Non-genomic effects of vitamin D in human spermatozoa

• Published in: Steroids Vol. 77; no. 10; pp. 903 - 909
• Main Authors: Blomberg Jensen, Martin, Dissing, Steen
• Format: Journal Article
• Language: English
• Published: Kidlington Elsevier Inc 01.08.2012; Elsevier
• Subjects: Acrosome Reaction; Animals; Biological and medical sciences; Calcium; Calcium Signaling; CatSper; CYP24A1; Fundamental and applied biological sciences.
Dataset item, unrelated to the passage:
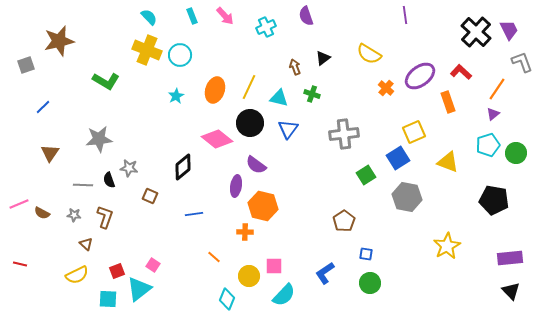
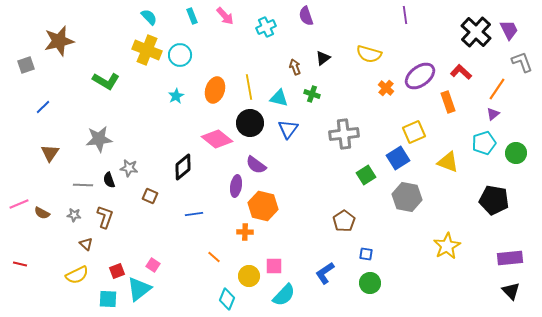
yellow semicircle at (369, 54): rotated 15 degrees counterclockwise
yellow line at (249, 87): rotated 35 degrees counterclockwise
cyan pentagon at (488, 145): moved 4 px left, 2 px up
Psychology; Genome, Human; Humans; Kinetics; Male; Progesterone; Progesterone - physiology; Rapid effects; Receptors, Calcitriol - metabolism; Spermatozoa - metabolism; Steroid receptor; Vertebrates: endocrinology; Vitamin D - physiology; Rapid effects; Steroid receptor; CatSper; CYP24A1; Progesterone; Calcium; Human; Steroid; Spermatozoa; Germinal cell; Inorganic element; Ovarian hormone; Progestagen; Micronutrient; Vitamin D; Sex steroid hormone; Biological receptor
• ISSN: 0039-128X; 1878-5867
• DOI: 10.1016/j.steroids.2012.02.020

[Display omitted] ► 1,25(OH)2D3 increases intracellular calcium concentration [Ca2+]i in human spermatozoa. ► VDR mediates rapid Ca2+-release through the alternative VDR binding pocket. ► The rise in [Ca2+]i originates from Ca2+-release of intracellular stores. ► 1,25(OH)2D3 induce sperm motility and the acrosome reaction in vitro. ► The vitamin D response differs from the progesterone mediated Ca2+-rise. The spectrum for vitamin D (VD) mediated effects has expanded in recent years. Activated VD (1,25(OH)2D3) binds to the VD receptor (VDR) and mediates non-genomic effects through the alternative ligand binding-pocket (VDR-ap) or regulates gene transcription through the genomic binding-pocket. VDR and VD-metabolizing enzymes are expressed in human testis, male reproductive tract and mature spermatozoa, and VD is considered important for male reproduction. Expression of the VD-inactivating enzyme CYP24A1 at the annulus of human spermatozoa distinguish normal and infertile men with high specificity, and CYP24A1 expression is positively correlated with all semen variables and suggested as a marker for both semen quality and VD responsiveness. Moreover, spermatozoa are transcriptionally silent and are therefore a unique model to study non-genomic effects. 1,25(OH)2D3 induced a rapid increase in intracellular calcium concentration [Ca2+]i in human spermatozoa. The [Ca2+]i increase was abrogated by the non-genomic VDR antagonist 1β,25(OH)2D3, while the specific agonist for VDR-ap (JN) increased [Ca2+]i with similar kinetics as 1,25(OH)2D3. The rise in [Ca2+]i originated as a Ca2+-release from intracellular stores since inhibition of phospholipase-C diminished the 1,25(OH)2D3 mediated Ca2+ response, while suspending spermatozoa in a nominally Ca2+-free medium did not affect the VD mediated Ca2+ rise. The spatio-temporal kinetics of the VD-response differed from the progesterone-mediated increase in [Ca2+]i as the VD-mediated Ca2+ rise was not observed in the tail region and was independent of extracellular Ca2+. A functional role of the VD-mediated Ca2+ increase was supported by showing that 1,25(OH)2D3 increased sperm motility and induced the acrosome reaction in vitro.